_SOURCE RECORDS_
■ ■ ■ ■
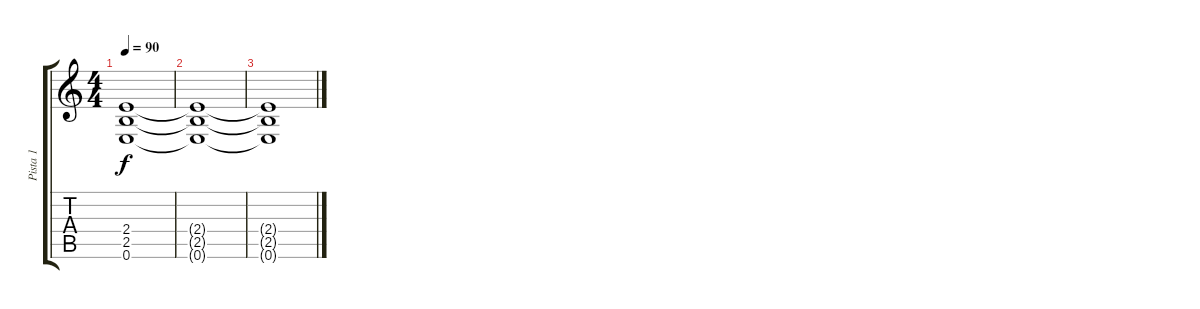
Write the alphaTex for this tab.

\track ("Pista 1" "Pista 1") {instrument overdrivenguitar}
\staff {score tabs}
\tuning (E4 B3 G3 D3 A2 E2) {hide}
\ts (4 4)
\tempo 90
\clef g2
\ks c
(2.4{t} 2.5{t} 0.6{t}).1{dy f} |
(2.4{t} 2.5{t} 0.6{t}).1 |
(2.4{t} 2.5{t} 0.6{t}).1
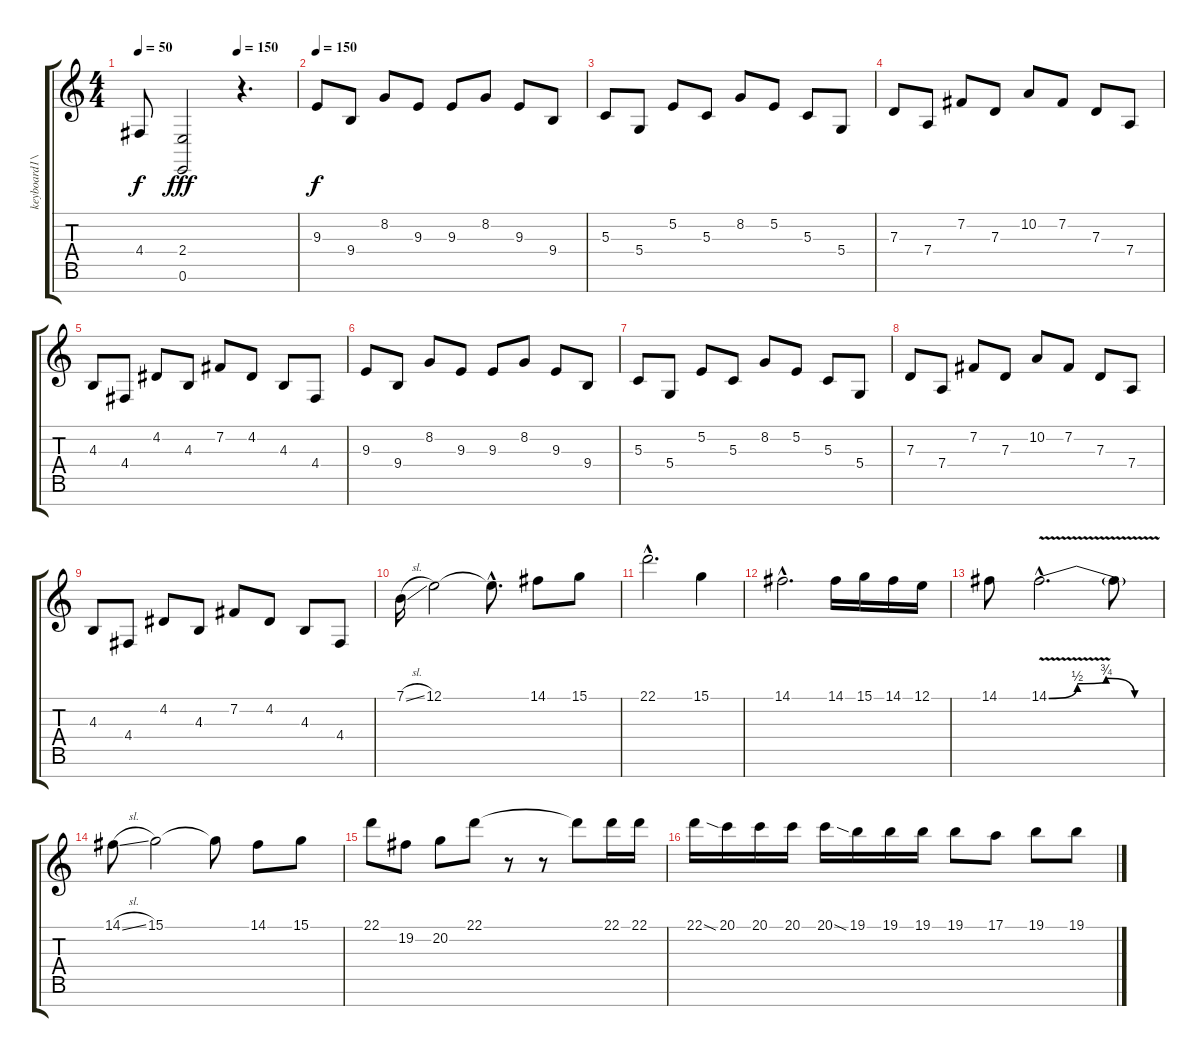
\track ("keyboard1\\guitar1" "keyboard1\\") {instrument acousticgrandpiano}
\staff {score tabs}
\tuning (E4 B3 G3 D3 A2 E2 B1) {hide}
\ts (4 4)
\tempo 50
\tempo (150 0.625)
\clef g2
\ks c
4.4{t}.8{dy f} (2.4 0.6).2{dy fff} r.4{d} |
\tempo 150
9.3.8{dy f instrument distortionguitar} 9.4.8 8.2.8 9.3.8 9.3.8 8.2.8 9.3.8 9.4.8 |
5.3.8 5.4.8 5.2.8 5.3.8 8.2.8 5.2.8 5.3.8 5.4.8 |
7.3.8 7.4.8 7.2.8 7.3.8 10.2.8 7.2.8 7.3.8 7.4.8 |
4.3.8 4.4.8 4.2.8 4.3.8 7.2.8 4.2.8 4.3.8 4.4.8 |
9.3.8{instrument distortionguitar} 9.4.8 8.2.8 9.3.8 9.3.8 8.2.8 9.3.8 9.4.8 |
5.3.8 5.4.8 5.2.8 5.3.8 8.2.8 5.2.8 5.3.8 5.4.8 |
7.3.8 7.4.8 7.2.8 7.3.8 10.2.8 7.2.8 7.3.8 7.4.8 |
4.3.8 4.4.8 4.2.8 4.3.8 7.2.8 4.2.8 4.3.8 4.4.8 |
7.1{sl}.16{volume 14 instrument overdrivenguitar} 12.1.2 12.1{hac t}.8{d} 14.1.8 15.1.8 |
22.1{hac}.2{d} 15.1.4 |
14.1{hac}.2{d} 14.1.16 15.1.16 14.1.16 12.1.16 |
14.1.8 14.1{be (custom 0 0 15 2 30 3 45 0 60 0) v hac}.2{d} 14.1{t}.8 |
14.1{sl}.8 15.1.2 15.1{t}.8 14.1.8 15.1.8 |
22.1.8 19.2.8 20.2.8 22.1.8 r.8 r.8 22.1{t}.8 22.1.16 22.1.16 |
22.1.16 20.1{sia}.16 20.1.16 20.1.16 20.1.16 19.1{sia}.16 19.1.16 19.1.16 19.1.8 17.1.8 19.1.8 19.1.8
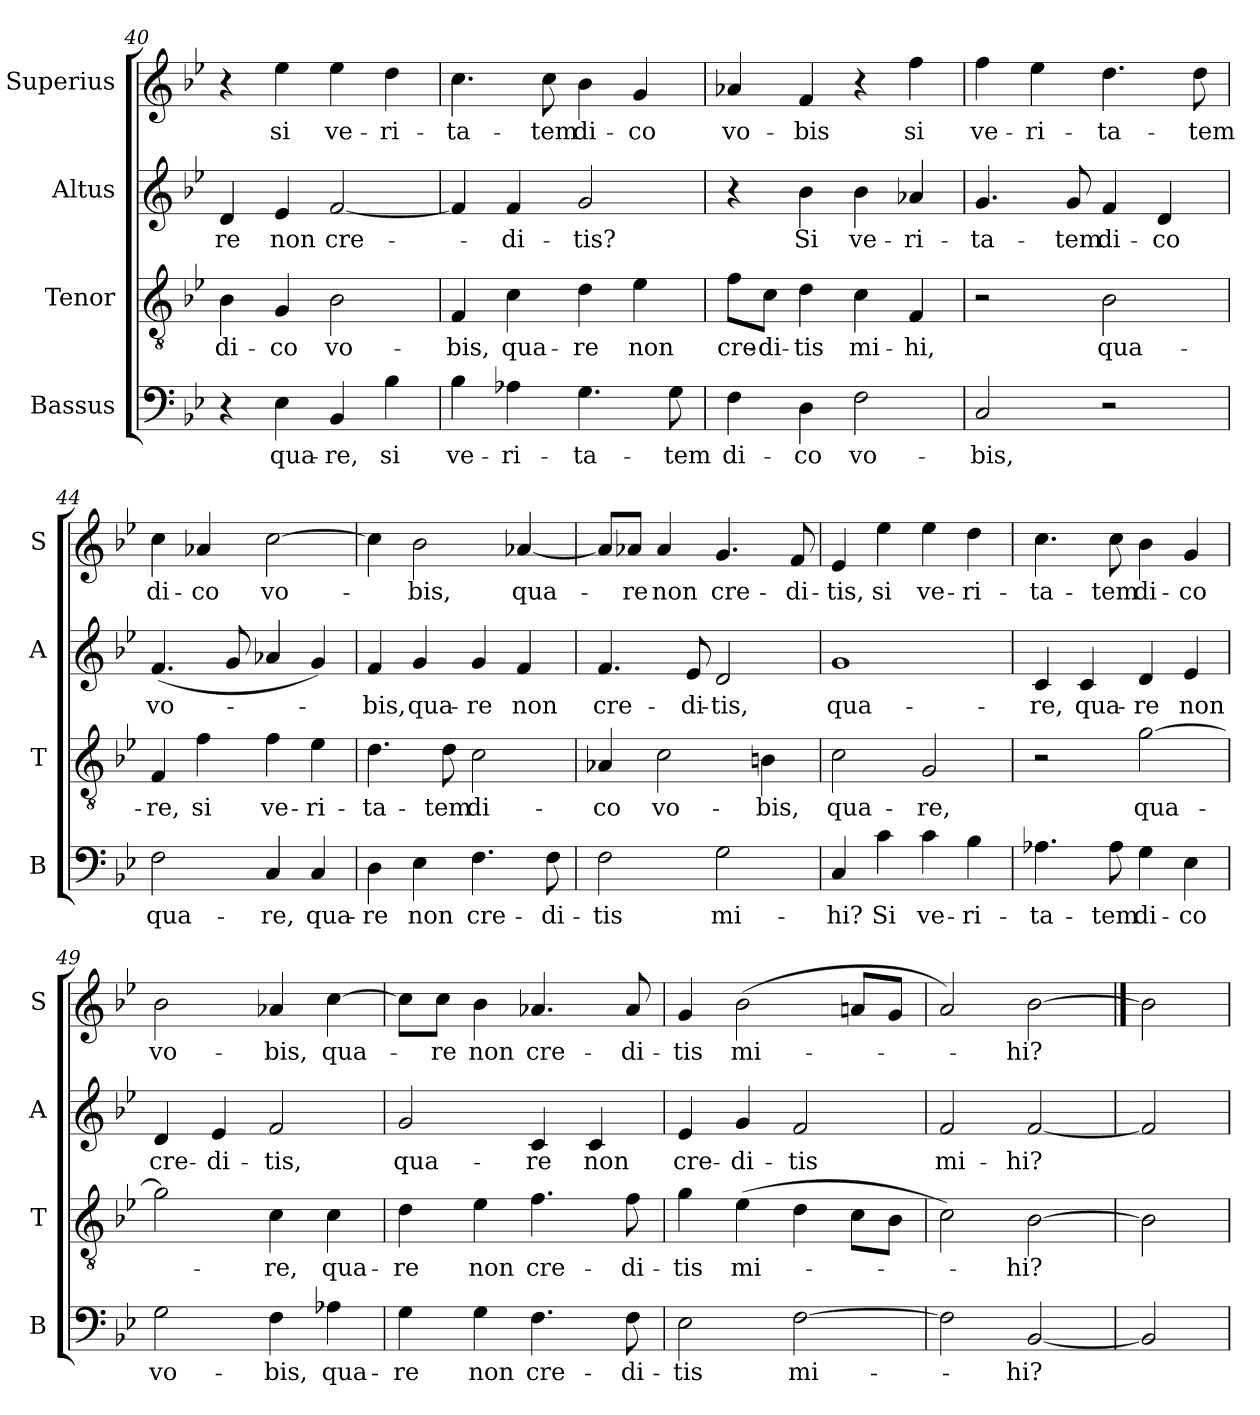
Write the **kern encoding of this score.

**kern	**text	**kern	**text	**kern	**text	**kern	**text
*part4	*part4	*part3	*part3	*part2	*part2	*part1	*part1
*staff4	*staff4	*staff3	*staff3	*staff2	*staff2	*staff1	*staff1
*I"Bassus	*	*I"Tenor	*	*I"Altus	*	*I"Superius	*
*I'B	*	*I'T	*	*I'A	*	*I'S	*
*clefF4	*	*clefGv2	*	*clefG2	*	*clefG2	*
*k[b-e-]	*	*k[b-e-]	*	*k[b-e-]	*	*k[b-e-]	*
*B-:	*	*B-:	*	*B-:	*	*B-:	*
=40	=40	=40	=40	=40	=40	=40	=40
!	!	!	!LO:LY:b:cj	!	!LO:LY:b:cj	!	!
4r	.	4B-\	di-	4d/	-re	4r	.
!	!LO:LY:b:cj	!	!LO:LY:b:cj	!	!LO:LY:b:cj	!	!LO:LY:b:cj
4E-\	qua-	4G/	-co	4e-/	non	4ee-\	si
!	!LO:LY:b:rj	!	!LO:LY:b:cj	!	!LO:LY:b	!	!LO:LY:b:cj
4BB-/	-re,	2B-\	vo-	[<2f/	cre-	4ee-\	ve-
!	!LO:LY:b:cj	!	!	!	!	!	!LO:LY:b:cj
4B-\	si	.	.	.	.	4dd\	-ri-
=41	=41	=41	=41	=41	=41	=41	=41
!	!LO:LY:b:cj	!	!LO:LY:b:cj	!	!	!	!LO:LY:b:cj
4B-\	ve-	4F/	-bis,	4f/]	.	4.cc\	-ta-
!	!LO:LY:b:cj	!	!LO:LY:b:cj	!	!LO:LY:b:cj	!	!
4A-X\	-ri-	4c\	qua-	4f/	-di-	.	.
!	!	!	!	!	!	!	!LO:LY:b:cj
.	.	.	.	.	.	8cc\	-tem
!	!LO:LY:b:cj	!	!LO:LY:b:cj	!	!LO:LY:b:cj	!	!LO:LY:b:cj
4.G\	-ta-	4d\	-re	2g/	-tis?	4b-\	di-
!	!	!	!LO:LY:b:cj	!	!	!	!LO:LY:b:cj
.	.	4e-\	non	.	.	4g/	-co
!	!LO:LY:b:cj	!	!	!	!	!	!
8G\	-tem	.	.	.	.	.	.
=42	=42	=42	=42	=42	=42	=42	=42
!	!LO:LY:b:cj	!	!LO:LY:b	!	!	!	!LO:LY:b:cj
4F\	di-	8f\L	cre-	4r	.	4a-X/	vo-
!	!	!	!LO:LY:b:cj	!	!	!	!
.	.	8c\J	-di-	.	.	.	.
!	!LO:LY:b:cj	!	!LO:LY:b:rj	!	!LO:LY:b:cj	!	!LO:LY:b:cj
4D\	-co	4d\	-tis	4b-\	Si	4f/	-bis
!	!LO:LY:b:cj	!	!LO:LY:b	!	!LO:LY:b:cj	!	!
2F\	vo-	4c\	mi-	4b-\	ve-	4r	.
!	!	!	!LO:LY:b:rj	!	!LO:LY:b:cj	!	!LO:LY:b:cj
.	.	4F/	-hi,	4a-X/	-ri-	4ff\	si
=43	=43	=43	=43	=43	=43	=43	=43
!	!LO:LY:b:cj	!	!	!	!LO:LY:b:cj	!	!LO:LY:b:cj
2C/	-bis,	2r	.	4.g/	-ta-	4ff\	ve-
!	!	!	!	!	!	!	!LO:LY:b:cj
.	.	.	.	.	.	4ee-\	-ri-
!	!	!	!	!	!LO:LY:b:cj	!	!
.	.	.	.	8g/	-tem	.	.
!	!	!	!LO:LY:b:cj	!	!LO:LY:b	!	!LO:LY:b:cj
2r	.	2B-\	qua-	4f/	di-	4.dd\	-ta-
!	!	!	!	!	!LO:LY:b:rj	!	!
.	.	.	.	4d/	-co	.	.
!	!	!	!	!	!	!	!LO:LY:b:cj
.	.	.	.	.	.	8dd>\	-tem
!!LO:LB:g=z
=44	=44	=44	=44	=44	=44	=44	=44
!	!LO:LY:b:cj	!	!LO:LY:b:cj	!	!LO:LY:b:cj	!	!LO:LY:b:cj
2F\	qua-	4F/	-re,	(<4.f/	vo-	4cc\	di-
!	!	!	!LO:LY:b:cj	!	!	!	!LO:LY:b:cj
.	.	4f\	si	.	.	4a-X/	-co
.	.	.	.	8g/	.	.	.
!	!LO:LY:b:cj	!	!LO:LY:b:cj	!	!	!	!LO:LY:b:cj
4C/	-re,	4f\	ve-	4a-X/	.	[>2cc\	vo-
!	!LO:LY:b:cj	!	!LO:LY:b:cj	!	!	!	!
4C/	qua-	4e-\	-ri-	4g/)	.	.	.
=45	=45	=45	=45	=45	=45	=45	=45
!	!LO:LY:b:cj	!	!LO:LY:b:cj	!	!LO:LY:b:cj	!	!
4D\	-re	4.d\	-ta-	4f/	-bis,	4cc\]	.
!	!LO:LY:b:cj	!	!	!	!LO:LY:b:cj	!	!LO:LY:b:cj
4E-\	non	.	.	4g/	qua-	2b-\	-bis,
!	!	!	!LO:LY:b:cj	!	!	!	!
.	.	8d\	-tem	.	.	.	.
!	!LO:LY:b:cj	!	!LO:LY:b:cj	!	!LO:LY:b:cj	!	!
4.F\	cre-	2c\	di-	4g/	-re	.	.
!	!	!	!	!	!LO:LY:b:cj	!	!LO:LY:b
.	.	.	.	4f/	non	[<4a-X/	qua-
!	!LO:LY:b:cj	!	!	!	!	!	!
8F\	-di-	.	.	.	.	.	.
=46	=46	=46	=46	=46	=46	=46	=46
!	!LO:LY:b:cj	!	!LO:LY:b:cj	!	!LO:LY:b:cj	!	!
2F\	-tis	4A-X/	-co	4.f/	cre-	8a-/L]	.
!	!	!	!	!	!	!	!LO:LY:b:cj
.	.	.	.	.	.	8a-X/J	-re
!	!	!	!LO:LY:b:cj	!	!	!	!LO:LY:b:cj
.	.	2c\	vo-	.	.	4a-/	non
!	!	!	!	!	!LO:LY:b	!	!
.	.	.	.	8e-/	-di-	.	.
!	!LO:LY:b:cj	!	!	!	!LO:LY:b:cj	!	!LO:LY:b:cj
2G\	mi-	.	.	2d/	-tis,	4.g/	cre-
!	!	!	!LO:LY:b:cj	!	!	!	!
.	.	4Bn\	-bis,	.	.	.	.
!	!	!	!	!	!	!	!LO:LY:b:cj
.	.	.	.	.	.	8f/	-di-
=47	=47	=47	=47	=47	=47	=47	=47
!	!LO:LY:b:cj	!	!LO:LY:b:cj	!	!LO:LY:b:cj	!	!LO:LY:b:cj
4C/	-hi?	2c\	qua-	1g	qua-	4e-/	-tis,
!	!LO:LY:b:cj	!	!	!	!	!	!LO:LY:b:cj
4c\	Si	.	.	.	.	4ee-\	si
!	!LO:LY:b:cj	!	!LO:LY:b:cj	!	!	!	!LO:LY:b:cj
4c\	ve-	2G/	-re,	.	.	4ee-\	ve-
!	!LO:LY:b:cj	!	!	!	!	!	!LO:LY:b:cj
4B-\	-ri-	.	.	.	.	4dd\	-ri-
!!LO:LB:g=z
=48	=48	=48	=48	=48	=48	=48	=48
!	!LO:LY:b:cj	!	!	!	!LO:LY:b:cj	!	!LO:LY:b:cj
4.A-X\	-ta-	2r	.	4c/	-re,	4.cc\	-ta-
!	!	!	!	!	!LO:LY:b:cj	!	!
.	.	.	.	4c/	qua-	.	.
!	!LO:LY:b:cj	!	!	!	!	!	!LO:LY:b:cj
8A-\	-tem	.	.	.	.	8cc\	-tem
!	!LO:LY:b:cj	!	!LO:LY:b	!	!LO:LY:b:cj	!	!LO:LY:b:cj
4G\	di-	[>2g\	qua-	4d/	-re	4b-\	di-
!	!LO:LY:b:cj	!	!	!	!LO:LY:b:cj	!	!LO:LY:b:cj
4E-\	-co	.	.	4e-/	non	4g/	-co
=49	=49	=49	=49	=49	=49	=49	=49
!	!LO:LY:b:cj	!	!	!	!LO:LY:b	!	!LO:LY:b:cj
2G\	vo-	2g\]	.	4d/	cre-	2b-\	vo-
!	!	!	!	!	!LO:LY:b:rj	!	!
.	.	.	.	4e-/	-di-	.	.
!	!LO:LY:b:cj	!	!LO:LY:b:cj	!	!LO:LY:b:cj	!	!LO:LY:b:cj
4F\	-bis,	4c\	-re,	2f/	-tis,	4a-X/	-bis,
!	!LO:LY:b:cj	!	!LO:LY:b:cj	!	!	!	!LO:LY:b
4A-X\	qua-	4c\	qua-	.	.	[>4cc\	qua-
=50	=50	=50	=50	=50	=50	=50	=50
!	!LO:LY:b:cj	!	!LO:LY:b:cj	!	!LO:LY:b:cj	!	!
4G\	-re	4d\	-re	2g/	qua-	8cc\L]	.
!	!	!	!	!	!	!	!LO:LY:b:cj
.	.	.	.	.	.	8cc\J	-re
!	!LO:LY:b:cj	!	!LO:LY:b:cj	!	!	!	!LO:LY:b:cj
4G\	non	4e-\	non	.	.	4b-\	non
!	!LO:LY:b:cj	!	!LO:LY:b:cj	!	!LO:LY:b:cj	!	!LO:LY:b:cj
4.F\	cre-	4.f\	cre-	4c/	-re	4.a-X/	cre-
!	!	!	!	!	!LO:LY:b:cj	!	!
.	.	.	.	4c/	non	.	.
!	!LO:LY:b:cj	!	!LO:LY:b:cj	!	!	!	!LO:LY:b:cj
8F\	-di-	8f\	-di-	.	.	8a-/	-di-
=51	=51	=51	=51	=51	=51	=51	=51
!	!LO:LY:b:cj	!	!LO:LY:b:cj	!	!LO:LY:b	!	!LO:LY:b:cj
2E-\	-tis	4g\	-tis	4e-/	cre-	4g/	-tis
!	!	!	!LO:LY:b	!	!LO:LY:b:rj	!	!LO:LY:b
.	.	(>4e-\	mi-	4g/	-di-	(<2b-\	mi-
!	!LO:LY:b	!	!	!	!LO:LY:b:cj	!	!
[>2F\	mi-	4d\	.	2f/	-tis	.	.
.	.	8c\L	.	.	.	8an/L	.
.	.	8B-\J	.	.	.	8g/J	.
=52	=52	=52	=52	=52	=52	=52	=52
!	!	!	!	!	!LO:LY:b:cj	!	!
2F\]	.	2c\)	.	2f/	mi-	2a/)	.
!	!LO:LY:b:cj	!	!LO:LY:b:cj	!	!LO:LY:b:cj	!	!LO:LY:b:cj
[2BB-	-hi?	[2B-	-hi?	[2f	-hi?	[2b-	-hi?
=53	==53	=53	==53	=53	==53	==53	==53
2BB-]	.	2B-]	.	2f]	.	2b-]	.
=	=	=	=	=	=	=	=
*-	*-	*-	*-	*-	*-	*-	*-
■ ■ ■ ■
_STATED EXERCISE_
Swap "distortionguitar" for "cleanguitar" in the material, from its first line through the line that contains "Write the **kern encoding of this score.", and change nothing else. Leave the pictures out of your answer.

_EXERCISE RESULT_
Write the alphaTex for this tab.

\track ("Pista 1" "Pista 1") {instrument overdrivenguitar}
\staff {score tabs}
\tuning (E4 B3 G3 D3 A2 E2) {hide}
\ts (4 4)
\tempo 90
\clef g2
\ks c
(2.4{t} 2.5{t} 0.6{t}).1{dy f} |
(2.4{t} 2.5{t} 0.6{t}).1 |
(2.4{t} 2.5{t} 0.6{t}).1
\track ("keyboard1\\guitar1" "keyboard1\\") {instrument acousticgrandpiano}
\staff {score tabs}
\tuning (E4 B3 G3 D3 A2 E2 B1) {hide}
\ts (4 4)
\tempo 50
\tempo (150 0.625)
\clef g2
\ks c
4.4{t}.8{dy f} (2.4 0.6).2{dy fff} r.4{d} |
\tempo 150
9.3.8{dy f instrument cleanguitar} 9.4.8 8.2.8 9.3.8 9.3.8 8.2.8 9.3.8 9.4.8 |
5.3.8 5.4.8 5.2.8 5.3.8 8.2.8 5.2.8 5.3.8 5.4.8 |
7.3.8 7.4.8 7.2.8 7.3.8 10.2.8 7.2.8 7.3.8 7.4.8 |
4.3.8 4.4.8 4.2.8 4.3.8 7.2.8 4.2.8 4.3.8 4.4.8 |
9.3.8{instrument cleanguitar} 9.4.8 8.2.8 9.3.8 9.3.8 8.2.8 9.3.8 9.4.8 |
5.3.8 5.4.8 5.2.8 5.3.8 8.2.8 5.2.8 5.3.8 5.4.8 |
7.3.8 7.4.8 7.2.8 7.3.8 10.2.8 7.2.8 7.3.8 7.4.8 |
4.3.8 4.4.8 4.2.8 4.3.8 7.2.8 4.2.8 4.3.8 4.4.8 |
7.1{sl}.16{volume 14 instrument overdrivenguitar} 12.1.2 12.1{hac t}.8{d} 14.1.8 15.1.8 |
22.1{hac}.2{d} 15.1.4 |
14.1{hac}.2{d} 14.1.16 15.1.16 14.1.16 12.1.16 |
14.1.8 14.1{be (custom 0 0 15 2 30 3 45 0 60 0) v hac}.2{d} 14.1{t}.8 |
14.1{sl}.8 15.1.2 15.1{t}.8 14.1.8 15.1.8 |
22.1.8 19.2.8 20.2.8 22.1.8 r.8 r.8 22.1{t}.8 22.1.16 22.1.16 |
22.1.16 20.1{sia}.16 20.1.16 20.1.16 20.1.16 19.1{sia}.16 19.1.16 19.1.16 19.1.8 17.1.8 19.1.8 19.1.8
Write the **kern encoding of this score.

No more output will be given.